It seems that the stereotypical bankruptcy filer is someone who irresponsibly ran up thousands of dollars of debt buying things they couldn’t afford. Trips to Europe, diamond watches, fur coats, and 50″ HDTV sets for all! According to the stereotype, once the creditors asked that the money be repaid, the debtor skipped merrily to my office and forced the creditors to take a huge loss.
I’m not sure where that view originated, but it certainly does not accurately portray my clients. The vast majority of my clients either incur huge medical bills and don’t have insurance (more on that some other time) or fit the following pattern:
1 – Something causes a decrease in income. Typical events: divorce, illness, injury, loss of a job, cut in pay or hours.
2 – The cost of living remains steady or even increases.
3 – People need to pay the rent/mortgage and need to eat. So they use credit cards for a few months, hoping that things will get better “next month.”
4 – For a few months, they make the minimum payments on the cards, just trying to stay afloat for a few more weeks.
5 – By the time things turn around, the client is in such a deep hole that there doesn’t seem to be any hope of ever paying off the debt.
I don’t see irresponsibility in that scenario. I see people doing whatever they can to put food on their tables and keep roofs over their heads. I have no doubt that the “stereotypical filer” I described earlier exists, but I haven’t seen that person in my office.
If you’re suffering financial hardship, you’re not alone. Don’t let guilt or shame keep you from talking to an attorney and learning about your options.

== Task list ==
a - According to the bankruptcy post, what typical events cause a decrease in income?
b - Please reproduce the stretch of the bankruptcy post from "4 – For a few" through "in my office.".
The material that comes next is not needed.

== Data listing ==
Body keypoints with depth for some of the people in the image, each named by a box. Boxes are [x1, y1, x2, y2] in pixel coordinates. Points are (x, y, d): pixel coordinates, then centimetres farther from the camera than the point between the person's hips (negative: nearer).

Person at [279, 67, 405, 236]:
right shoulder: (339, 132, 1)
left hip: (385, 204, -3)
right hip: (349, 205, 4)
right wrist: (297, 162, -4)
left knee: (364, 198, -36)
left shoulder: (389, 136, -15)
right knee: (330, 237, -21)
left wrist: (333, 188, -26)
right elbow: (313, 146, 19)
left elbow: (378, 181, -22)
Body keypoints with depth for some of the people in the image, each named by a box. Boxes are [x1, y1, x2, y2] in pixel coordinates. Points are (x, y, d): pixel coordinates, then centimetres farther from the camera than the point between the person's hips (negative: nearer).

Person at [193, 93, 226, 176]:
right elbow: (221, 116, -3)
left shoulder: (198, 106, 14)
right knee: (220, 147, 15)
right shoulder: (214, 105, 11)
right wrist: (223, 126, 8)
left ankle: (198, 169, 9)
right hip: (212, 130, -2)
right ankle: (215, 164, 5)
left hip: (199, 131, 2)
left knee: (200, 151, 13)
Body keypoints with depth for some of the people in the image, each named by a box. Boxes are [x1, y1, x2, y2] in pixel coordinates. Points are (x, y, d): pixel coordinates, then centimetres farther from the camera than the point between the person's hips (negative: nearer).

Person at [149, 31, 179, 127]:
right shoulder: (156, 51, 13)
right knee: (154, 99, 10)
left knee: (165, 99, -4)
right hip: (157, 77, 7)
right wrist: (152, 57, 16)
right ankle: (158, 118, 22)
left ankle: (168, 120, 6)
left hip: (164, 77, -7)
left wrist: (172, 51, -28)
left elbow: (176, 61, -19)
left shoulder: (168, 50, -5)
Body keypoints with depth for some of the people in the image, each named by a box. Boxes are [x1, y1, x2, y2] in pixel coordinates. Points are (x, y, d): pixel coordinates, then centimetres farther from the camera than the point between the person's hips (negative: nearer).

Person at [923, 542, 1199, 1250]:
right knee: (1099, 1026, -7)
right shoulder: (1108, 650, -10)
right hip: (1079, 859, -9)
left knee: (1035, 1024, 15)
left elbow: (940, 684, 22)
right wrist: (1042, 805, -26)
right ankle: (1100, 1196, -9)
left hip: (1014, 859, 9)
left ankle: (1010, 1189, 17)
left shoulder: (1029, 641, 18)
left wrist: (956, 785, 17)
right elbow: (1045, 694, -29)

== Expected results ==
a - Divorce, illness, injury, loss of a job, or a cut in pay or hours.

b -
4 – For a few months, they make the minimum payments on the cards, just trying to stay afloat for a few more weeks.
5 – By the time things turn around, the client is in such a deep hole that there doesn’t seem to be any hope of ever paying off the debt.
I don’t see irresponsibility in that scenario. I see people doing whatever they can to put food on their tables and keep roofs over their heads. I have no doubt that the “stereotypical filer” I described earlier exists, but I haven’t seen that person in my office.